This is Part 2 of a five-part series. Law firm STBB hosted a webinar on the topic of ‘caveat emptor’ and the following is the transcript:

…continued from Part 1

Several legal precedents illustrate the nuanced application of the voetstoots clause. For instance, in the case of Oosthuizen v Pretoria City Council, the court ruled that the voetstoots clause did not shield the seller from liability because they were aware of significant defects in the property’s structure. Similarly, in the matter of Land Bank of South Africa v Marais, the court held that the seller could not rely on the voetstoots clause as they had intentionally concealed information about the property’s financial encumbrances.

Moreover, recent legal developments have introduced additional safeguards for buyers, such as mandatory property condition reports. These reports, completed by sellers in transactions facilitated by estate agents, provide prospective buyers with crucial information about known defects or deficiencies in the property. While these reports assist buyers in making informed decisions, they do not substitute the buyer’s obligation to personally inspect the property and verify its condition.

A latent defect, as defined in legal terms, refers to a significant abnormality or impairment that renders the property unfit for its intended purpose and is not detectable through a reasonable inspection by an ordinary person. This objective standard underscores the buyer’s right to seek recourse if a defect substantially impairs the property’s utility and was in existence at the time of the transaction.

From a litigation perspective, proving the existence and impact of a latent defect can be complex and often requires expert testimony and detailed evidence. The defect must materially affect the property’s usability and be demonstrably detrimental to the buyer’s intended use.

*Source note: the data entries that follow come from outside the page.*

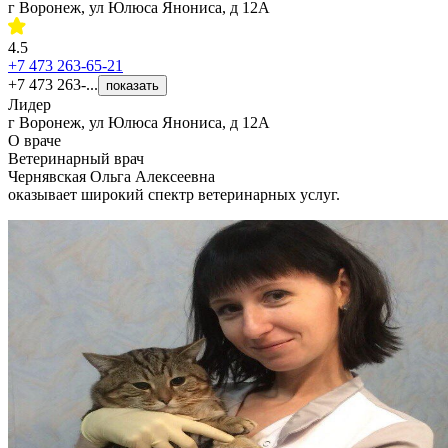
г Воронеж, ул Юлюса Янониса, д 12А
4.5
+7 473 263-65-21
+7 473 263-...
показать
Лидер
г Воронеж, ул Юлюса Янониса, д 12А
О враче
Ветеринарный врач
Чернявская Ольга Алексеевна
оказывает широкий спектр ветеринарных услуг.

Legal precedents illustrate the application of the voetstoots clause in cases where defects significantly impair the property’s utility or render it unfit for its intended purpose. For example, in the case of Holmdene Brickworks (Pty) Ltd v Roberts Construction Co Ltd, defective bricks necessitated reconstruction, leading the court to hold the seller liable for damages due to the property’s unsuitability. Similarly, in Glaston House v ING, undisclosed heritage requirements imposed significant costs on the buyer, leading to successful claims against the seller for non-disclosure.